- [EXERCISE DETAILS]: Retype every line of text from all of the rows below precisely, leaving out the pictures.

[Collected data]
|---|
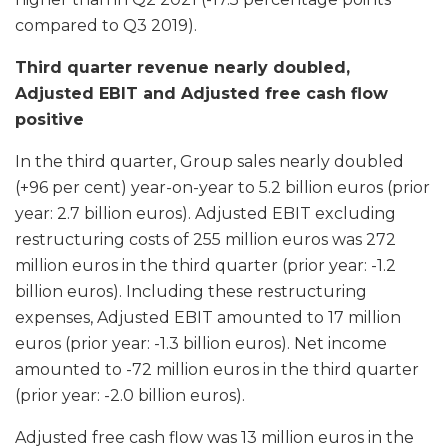
compared to Q3 2019).
Third quarter revenue nearly doubled,
Adjusted EBIT and Adjusted free cash flow
positive
In the third quarter, Group sales nearly doubled
(+96 per cent) year-on-year to 5.2 billion euros (prior
year: 2.7 billion euros). Adjusted EBIT excluding
restructuring costs of 255 million euros was 272
million euros in the third quarter (prior year: -1.2
billion euros). Including these restructuring
expenses, Adjusted EBIT amounted to 17 million
euros (prior year: -1.3 billion euros). Net income
amounted to -72 million euros in the third quarter
(prior year: -2.0 billion euros).
Adjusted free cash flow was 13 million euros in the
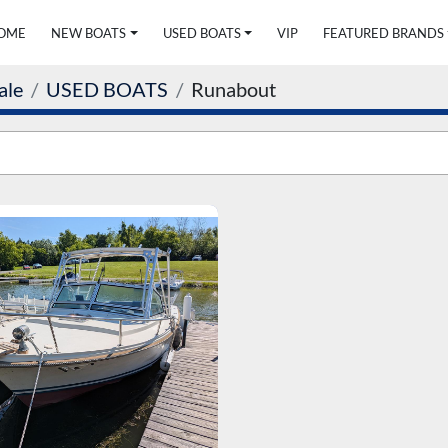
HOME
NEW BOATS
USED BOATS
VIP
FEATURED BRANDS
ale
USED BOATS
Runabout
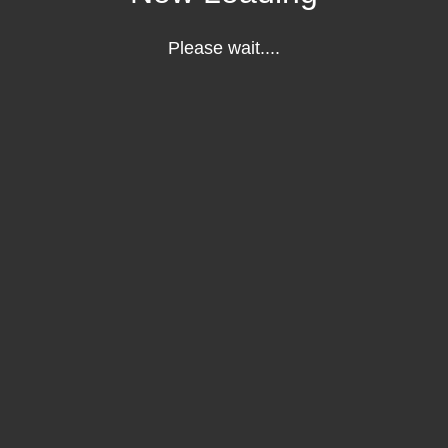
Please wait....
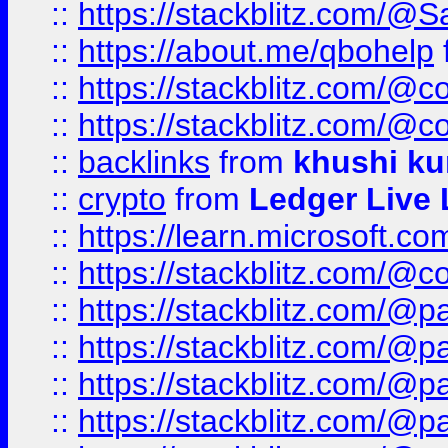
::
https://stackblitz.com/@
::
https://about.me/qbohelp
::
https://stackblitz.com/@c
::
https://stackblitz.com/@c
::
backlinks
from
khushi ku
::
crypto
from
Ledger Live 
::
https://learn.microsoft.c
::
https://stackblitz.com/@c
::
https://stackblitz.com/@p
::
https://stackblitz.com/@p
::
https://stackblitz.com/@p
::
https://stackblitz.com/@p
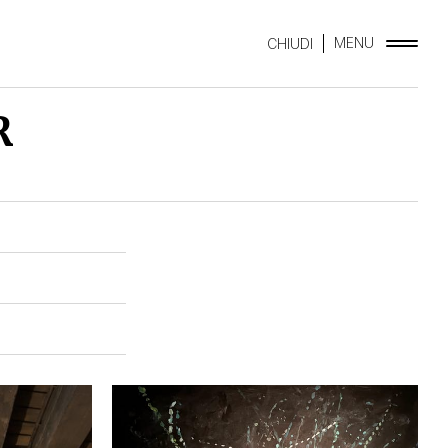
MENU
CHIUDI
R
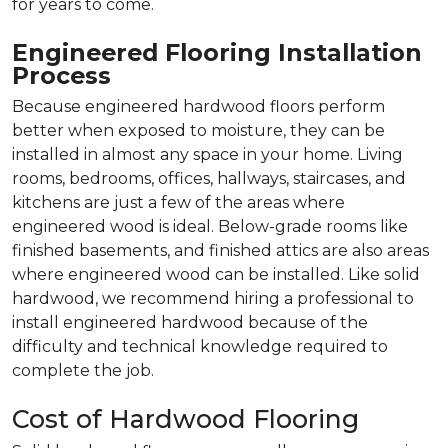
for years to come.
Engineered Flooring Installation
Process
Because engineered hardwood floors perform
better when exposed to moisture, they can be
installed in almost any space in your home. Living
rooms, bedrooms, offices, hallways, staircases, and
kitchens are just a few of the areas where
engineered wood is ideal. Below-grade rooms like
finished basements, and finished attics are also areas
where engineered wood can be installed. Like solid
hardwood, we recommend hiring a professional to
install engineered hardwood because of the
difficulty and technical knowledge required to
complete the job.
Cost of Hardwood Flooring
|---|
- [ANSWER FOR THIS EXERCISE]:
compared to Q3 2019).
Third quarter revenue nearly doubled,
Adjusted EBIT and Adjusted free cash flow
positive
In the third quarter, Group sales nearly doubled
(+96 per cent) year-on-year to 5.2 billion euros (prior
year: 2.7 billion euros). Adjusted EBIT excluding
restructuring costs of 255 million euros was 272
million euros in the third quarter (prior year: -1.2
billion euros). Including these restructuring
expenses, Adjusted EBIT amounted to 17 million
euros (prior year: -1.3 billion euros). Net income
amounted to -72 million euros in the third quarter
(prior year: -2.0 billion euros).
Adjusted free cash flow was 13 million euros in the
HOME
NEW BOATS
USED BOATS
VIP
FEATURED BRANDS
ale
USED BOATS
Runabout
Please wait....
::
https://stackblitz.com/@
::
https://about.me/qbohelp
::
https://stackblitz.com/@c
::
https://stackblitz.com/@c
::
backlinks
from
khushi ku
::
crypto
from
Ledger Live 
::
https://learn.microsoft.c
::
https://stackblitz.com/@c
::
https://stackblitz.com/@p
::
https://stackblitz.com/@p
::
https://stackblitz.com/@p
::
https://stackblitz.com/@p
MENU
CHIUDI
R
for years to come.
Engineered Flooring Installation
Process
Because engineered hardwood floors perform
better when exposed to moisture, they can be
installed in almost any space in your home. Living
rooms, bedrooms, offices, hallways, staircases, and
kitchens are just a few of the areas where
engineered wood is ideal. Below-grade rooms like
finished basements, and finished attics are also areas
where engineered wood can be installed. Like solid
hardwood, we recommend hiring a professional to
install engineered hardwood because of the
difficulty and technical knowledge required to
complete the job.
Cost of Hardwood Flooring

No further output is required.